__READING TEXT__
*** Block opens ***

After my time in Indianapolis, I came back home to New York City and received a unique opportunity, securing a position as a philanthropic relationship manager at U.S. Trust/Bank of America Private Wealth Management. There, I partnered with high net worth individuals and their families, as well as nonprofit organizations, to develop, pursue, and realize their philanthropic goals. I cherished those relationships and was constantly inspired by individuals, families, and organizations who wanted to transmit their social values and strategically deploy philanthropic resources to positively impact communities. Being of service to and connecting with philanthropically minded individuals and their families was a great privilege.

The opportunity I now have to serve as a Program Officer at The John A. Hartford Foundation is a tremendous one. I am grateful beyond measure to the Foundation for welcoming me. The leadership and the staff are some of the most thoughtful, intelligent, caring people I have ever met.

*** Block closes ***

__USING THE INFORMATION__
A. Name every place and organization that appears in the career narrative.
B. According to the career narrative, what constantly inspired the writer while working as a philanthropic relationship manager?
C. Write what comes next in the career narrative, picking up after its last sentence.

__RECORDED DATA__
*** Block opens ***

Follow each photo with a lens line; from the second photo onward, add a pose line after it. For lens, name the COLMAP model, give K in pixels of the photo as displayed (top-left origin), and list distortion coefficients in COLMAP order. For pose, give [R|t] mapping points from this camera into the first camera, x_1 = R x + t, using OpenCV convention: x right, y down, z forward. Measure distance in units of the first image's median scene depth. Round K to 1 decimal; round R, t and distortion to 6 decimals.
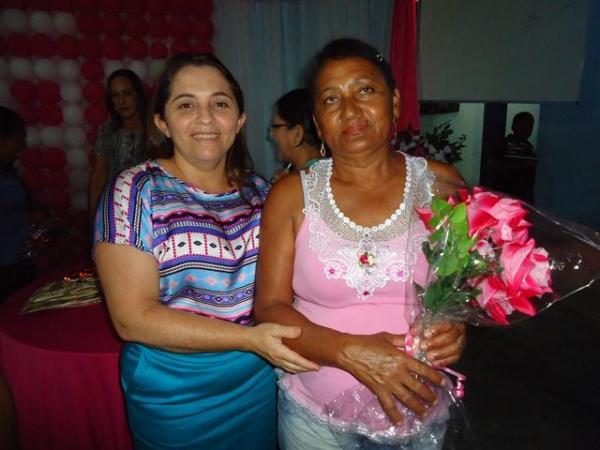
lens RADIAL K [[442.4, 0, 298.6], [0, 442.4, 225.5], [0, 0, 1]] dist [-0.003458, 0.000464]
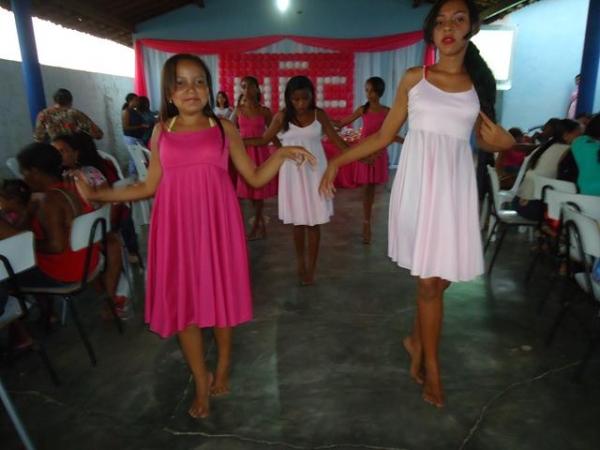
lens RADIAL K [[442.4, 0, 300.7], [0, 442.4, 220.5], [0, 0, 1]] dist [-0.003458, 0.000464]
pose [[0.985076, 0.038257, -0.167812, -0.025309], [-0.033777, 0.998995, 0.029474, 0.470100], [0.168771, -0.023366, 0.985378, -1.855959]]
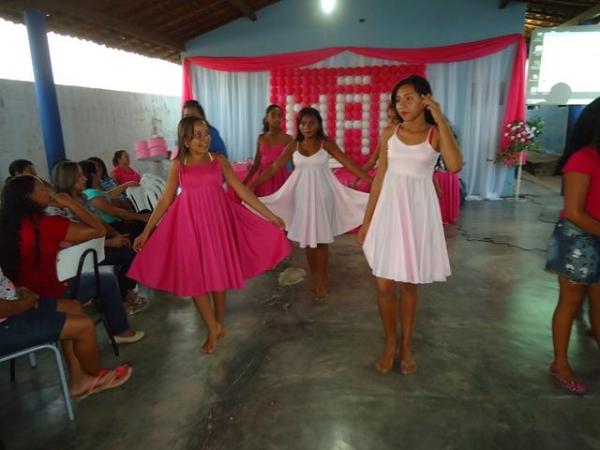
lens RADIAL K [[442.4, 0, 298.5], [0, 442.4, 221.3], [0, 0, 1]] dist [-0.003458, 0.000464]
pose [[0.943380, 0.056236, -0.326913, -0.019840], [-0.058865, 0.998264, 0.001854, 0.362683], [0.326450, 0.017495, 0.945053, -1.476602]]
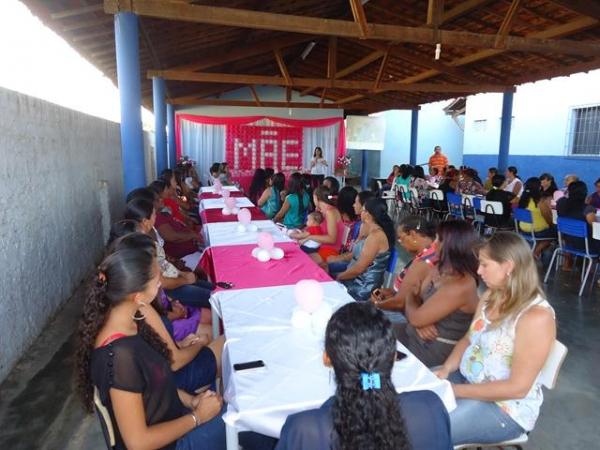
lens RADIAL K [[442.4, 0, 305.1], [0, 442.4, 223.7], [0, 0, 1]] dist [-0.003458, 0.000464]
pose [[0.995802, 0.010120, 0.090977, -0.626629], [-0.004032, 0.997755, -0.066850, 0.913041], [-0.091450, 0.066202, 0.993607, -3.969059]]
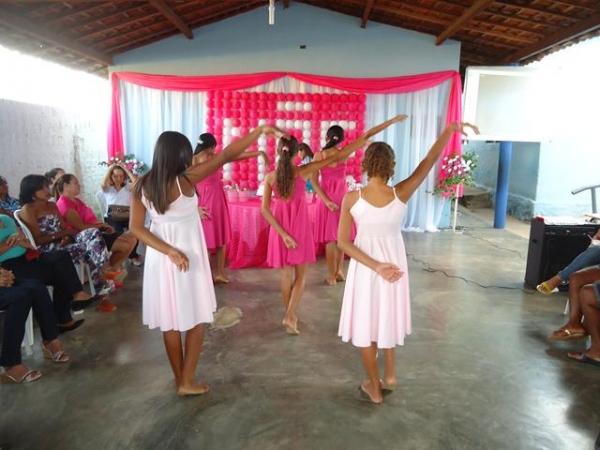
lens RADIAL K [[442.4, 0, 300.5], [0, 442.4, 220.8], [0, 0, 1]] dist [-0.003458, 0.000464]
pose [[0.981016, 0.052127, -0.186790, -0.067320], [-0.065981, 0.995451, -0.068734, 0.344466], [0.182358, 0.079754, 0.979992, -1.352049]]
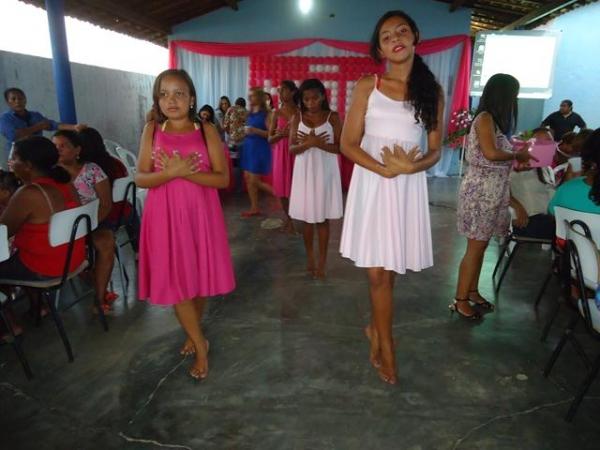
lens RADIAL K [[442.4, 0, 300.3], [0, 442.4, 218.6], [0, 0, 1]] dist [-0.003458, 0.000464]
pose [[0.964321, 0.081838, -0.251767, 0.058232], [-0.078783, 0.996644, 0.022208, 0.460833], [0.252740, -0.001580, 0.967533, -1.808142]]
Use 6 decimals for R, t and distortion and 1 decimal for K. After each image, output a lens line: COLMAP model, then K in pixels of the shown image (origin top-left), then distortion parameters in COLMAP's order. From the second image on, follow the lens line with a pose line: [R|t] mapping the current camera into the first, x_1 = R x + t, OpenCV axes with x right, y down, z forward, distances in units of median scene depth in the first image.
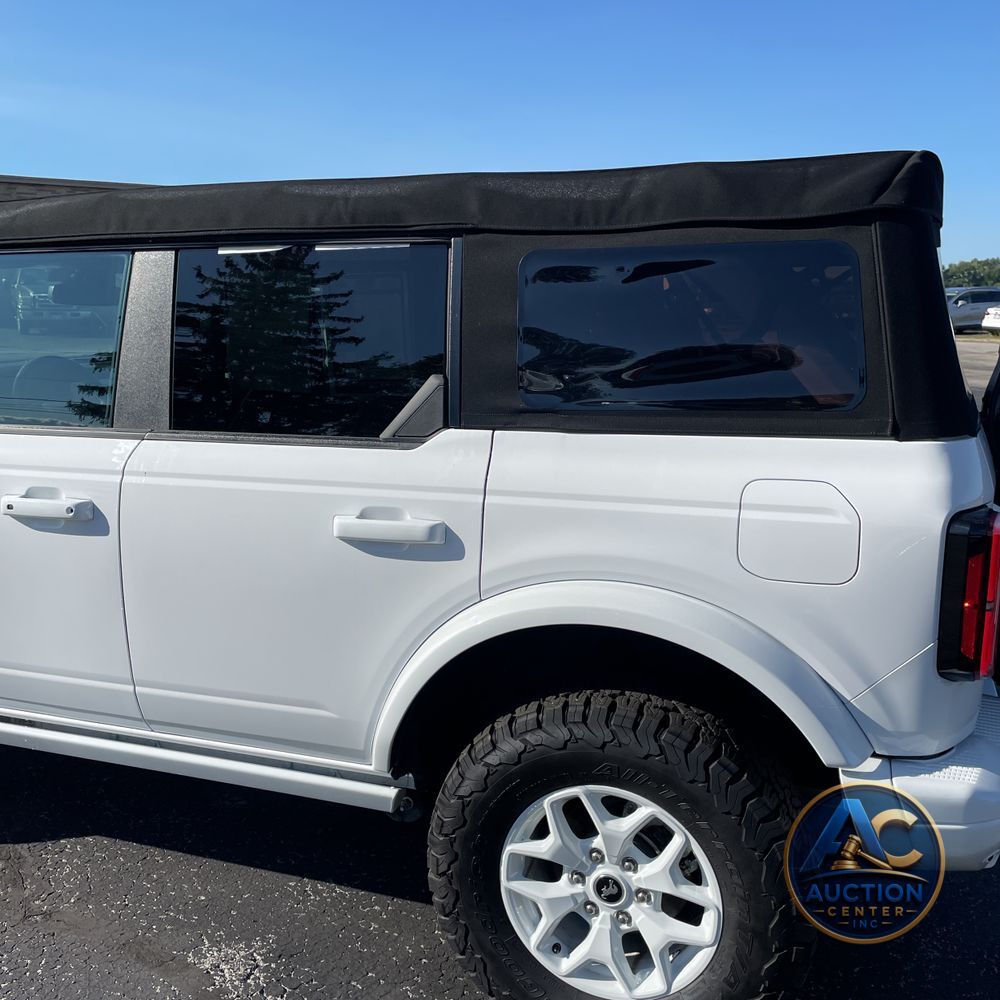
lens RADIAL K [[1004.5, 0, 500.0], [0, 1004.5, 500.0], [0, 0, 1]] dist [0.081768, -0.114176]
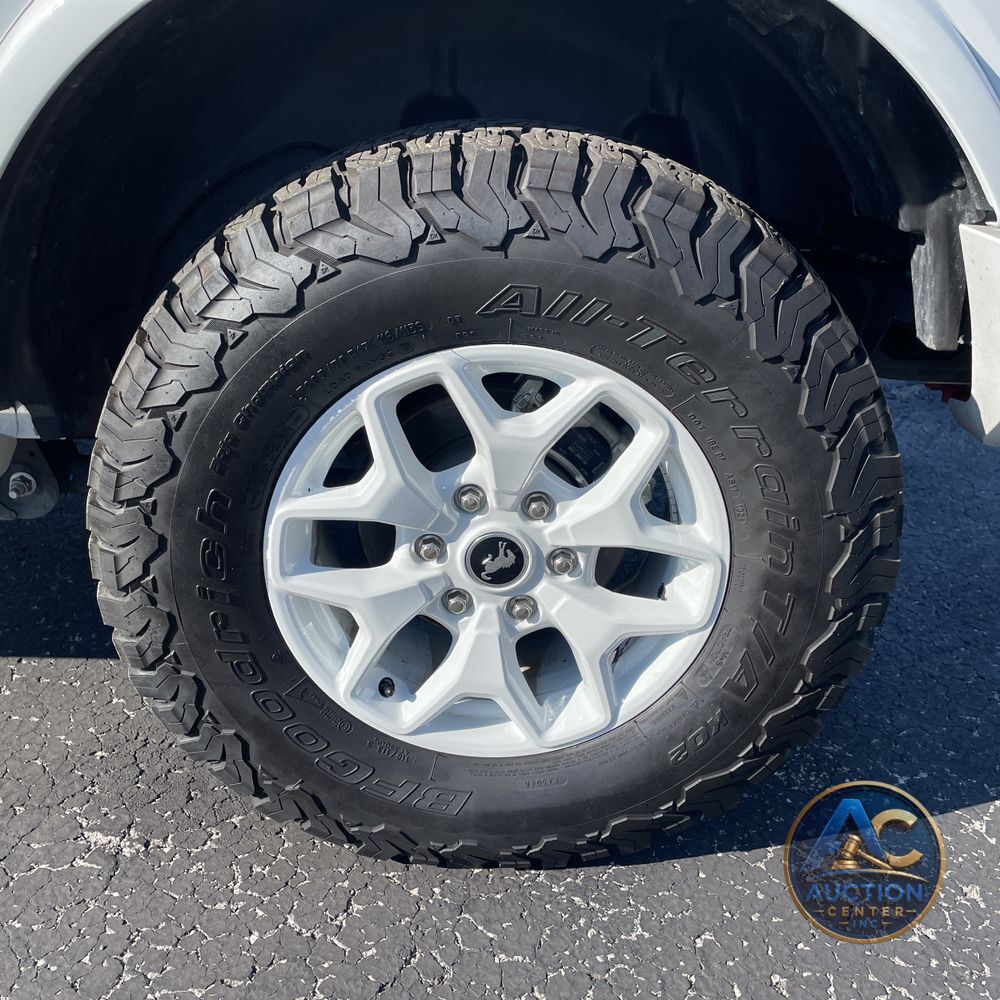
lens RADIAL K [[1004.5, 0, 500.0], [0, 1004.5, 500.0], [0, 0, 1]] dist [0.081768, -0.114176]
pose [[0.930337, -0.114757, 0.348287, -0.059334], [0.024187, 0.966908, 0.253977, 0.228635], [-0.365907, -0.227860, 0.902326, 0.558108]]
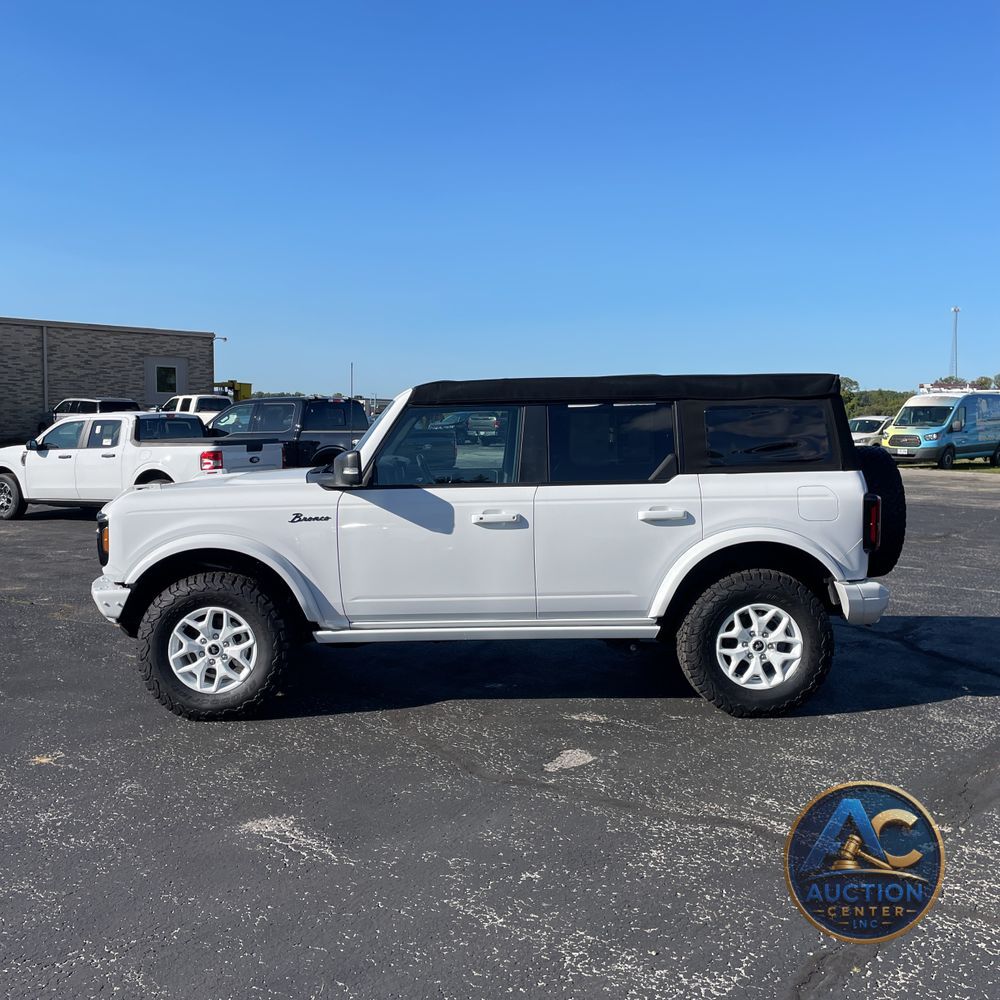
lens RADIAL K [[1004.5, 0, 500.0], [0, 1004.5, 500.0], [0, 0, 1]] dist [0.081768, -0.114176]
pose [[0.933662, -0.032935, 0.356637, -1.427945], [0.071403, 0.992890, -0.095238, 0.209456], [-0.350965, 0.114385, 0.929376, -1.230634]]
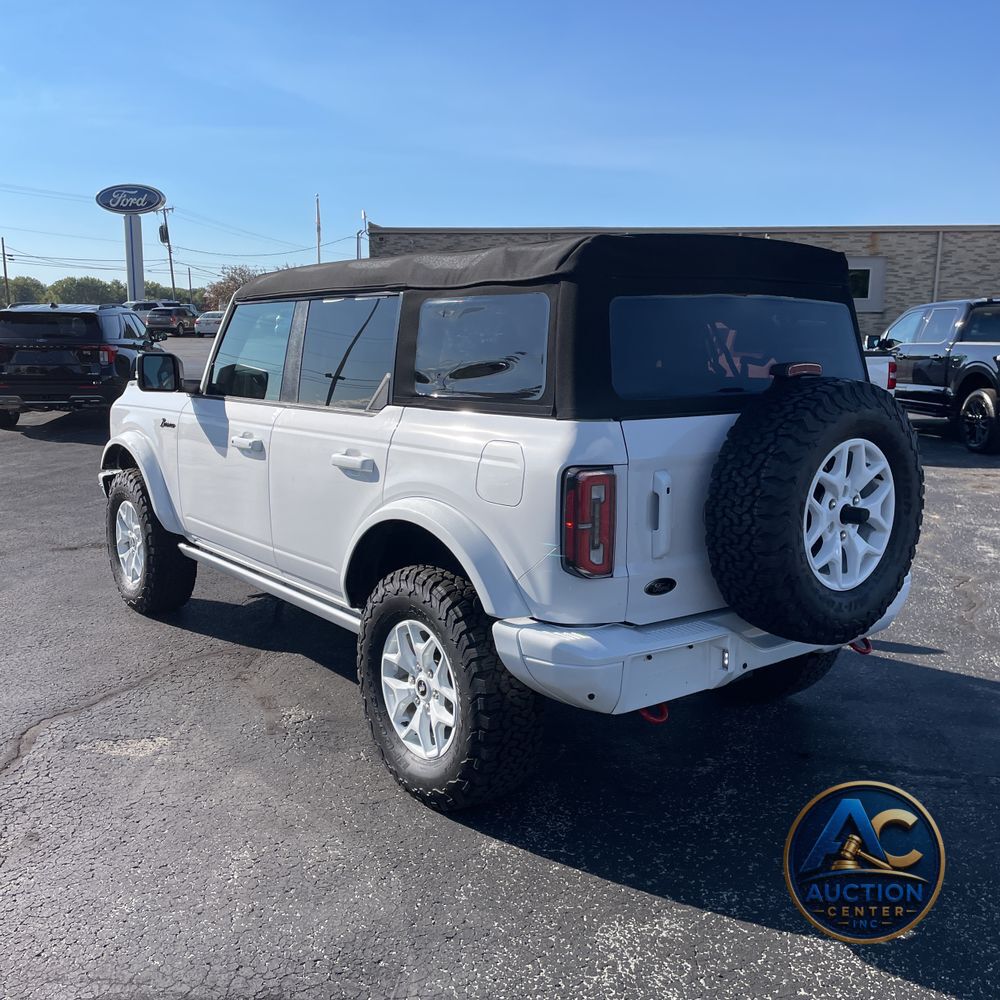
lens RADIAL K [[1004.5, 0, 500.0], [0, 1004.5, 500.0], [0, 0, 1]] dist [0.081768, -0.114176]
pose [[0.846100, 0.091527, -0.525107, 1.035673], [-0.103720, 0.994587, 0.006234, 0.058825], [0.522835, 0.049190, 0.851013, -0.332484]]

*** Block closes ***

__YOUR RESPONSES__
A.
- Indianapolis
- New York City
- U.S. Trust/Bank of America Private Wealth Management
- The John A. Hartford Foundation

B. The writer was inspired by individuals, families, and organizations who wanted to pass on their social values. They also sought to deploy philanthropic resources strategically to have a positive impact on communities.

C.
My new position is important to me personally, as well as professionally. Like so many others, I find that as I get older, so do those who raised me. My mother, the cornerstone and matriarch of our family, looks to me for guidance and support as she contemplates retirement and navigates the complex health care systems that she, with more frequency, now finds herself accessing for care. It is my responsibility to ensure that she receives the best care possible and ages with grace, dignity, and surrounded by love.

I bring this same responsibility to my work at the Foundation. The mission is as important to older adults and all of our families as it has ever been.